For what reason are they not permitted to support the ideals of the traditional family, the very cornerstone of a healthy and cohesive society, and are instead expected to support the social engineering policies espoused by their supposed representatives in the Labor Party who push for acceptance of alternative lifestyles and a demographic change of our entire national identity through unfettered immigration and refugee policies due to some perverse psychological obligation to a United Nations treaty?

Furthermore, for what reason is a traditional conservative looked upon as a political heretic for expressing concern for the job security of a blue collar worker on the production line?

Why can’t a conservative support the ideals of the old age pension, unemployment benefits for those genuinely unable to work, or subsidised health care?

Such is the mindset not understood and therefore rejected by those who can’t see past the divisive notions of class enmity pushed by unscrupulous and self-serving politicians who owe more loyalty to divisive ideologies and overseas interests than the concerns and future of their own people.

The foundation of the Australian Protectionist Party, an organisation supporting traditional socially conservative values yet also fundamentally concerned for the welfare of all sections of Australian society, gives voters from all walks of life the opportunity to be represented in the political arena. APP is a new group that is prepared to make the hard decisions to protect our borders and national future, whilst also protecting our democracy and the individual’s right to free speech and private property.

This is supported by examining the support base of our party – former members of Labor, Liberal, National, Christian Democrat and One Nation parties have joined our ranks, recognising for the first time the creation of an organisation that is there for Australians and Australians alone, regardless of their social or economic background.
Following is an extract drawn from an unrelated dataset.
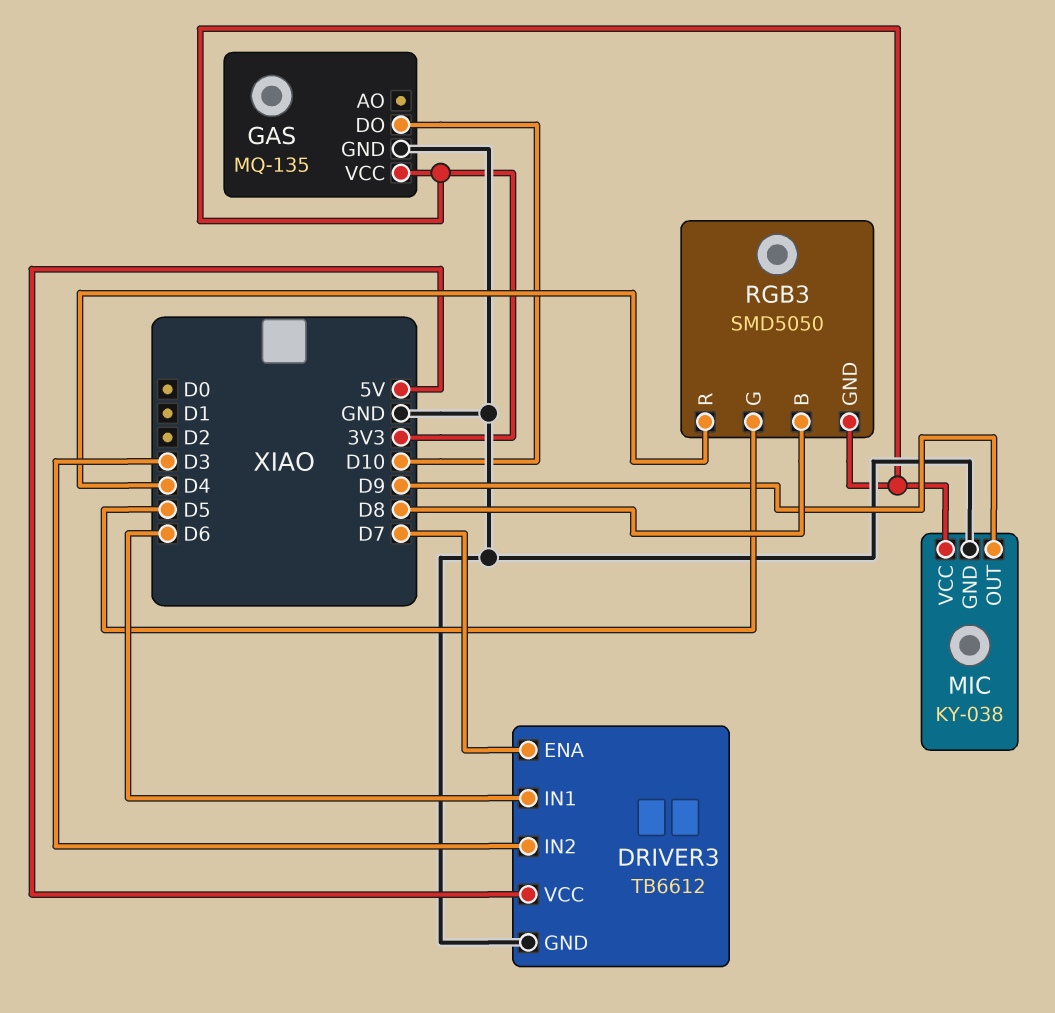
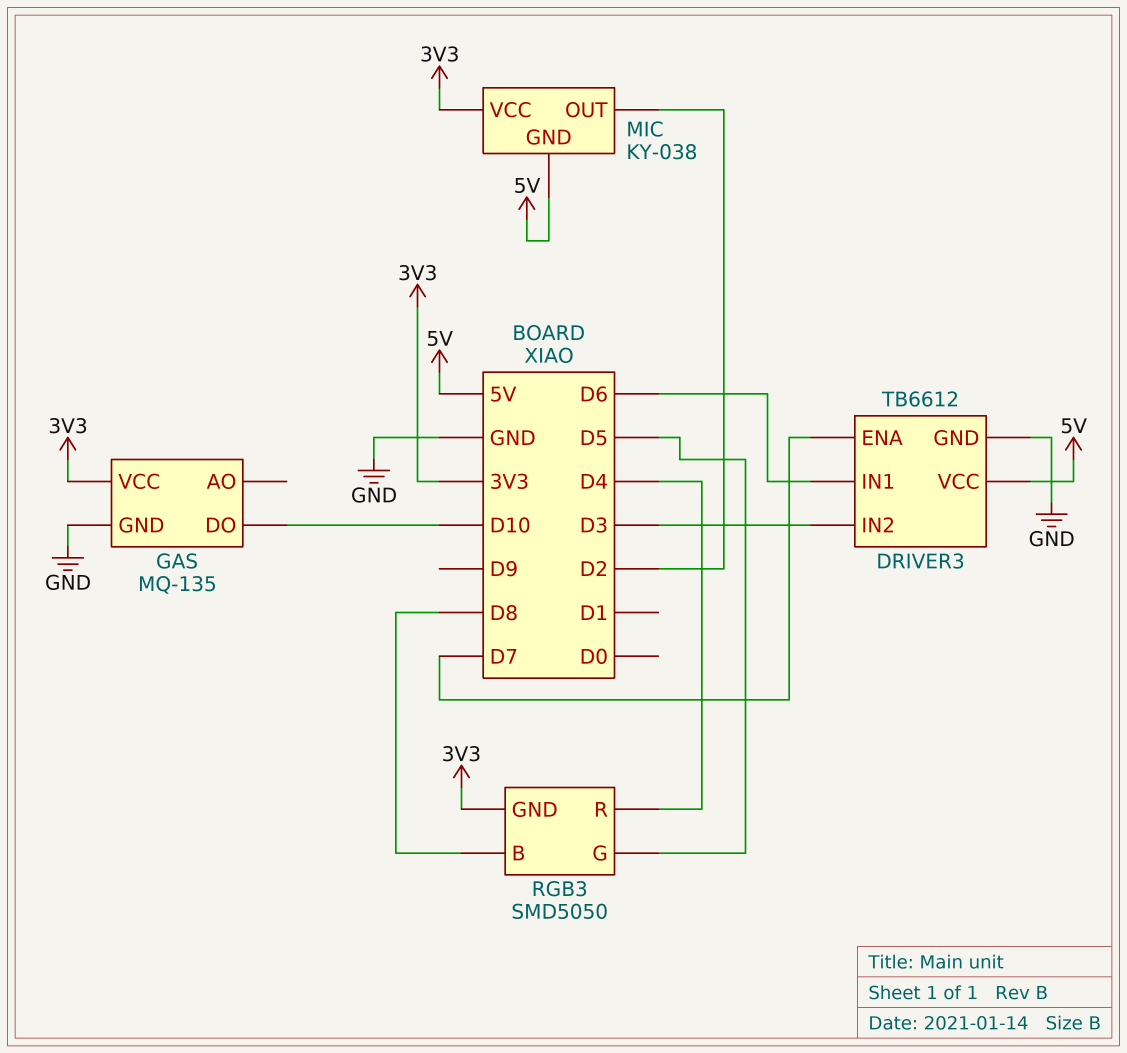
MIC pin GND: GND -> 5V
MIC pin OUT: D9 -> D2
Primary producers, businessmen, factory workers – members from diverse backgrounds – have come together, recognising the need to reject the divisive politics of the major parties in favour of accepting policy positions based on the single principle – is it in the interest of the Australian nation?

Australian Protectionists are not insular in their approach to policy issues. The rights and protection for which we call in the interests of our primary producers we would never deny to others in our region. We reject the proposed agreements such as “PACER Plus”* which plan to open up the economies of the Pacific region, economies hopelessly outmatched by more advanced economies.

These nations’ producers will fold under the pressure of imports, traditional societies will collapse, and a host of social problems and increased national debt will be the reward for their acceptance of globalisation.

There is no such thing as a level playing field.

Clearly, the time has come for Australians to place the future of their children first and reject the globalist dogma pushed by both Labor and the Liberal-National Coalition.

What is needed now, more than ever before, is a Party whose sole purpose is to represent the interests of Australians above anything else – a moderate Party of the centre.

That party is the Australian Protectionist Party.

* PACER [Pacific Agreement on Closer Economic Relations] Plus is the proposed free trade agreement between the PICTA (Pacific Island Countries Trade Agreement) nations and Australia and New Zealand.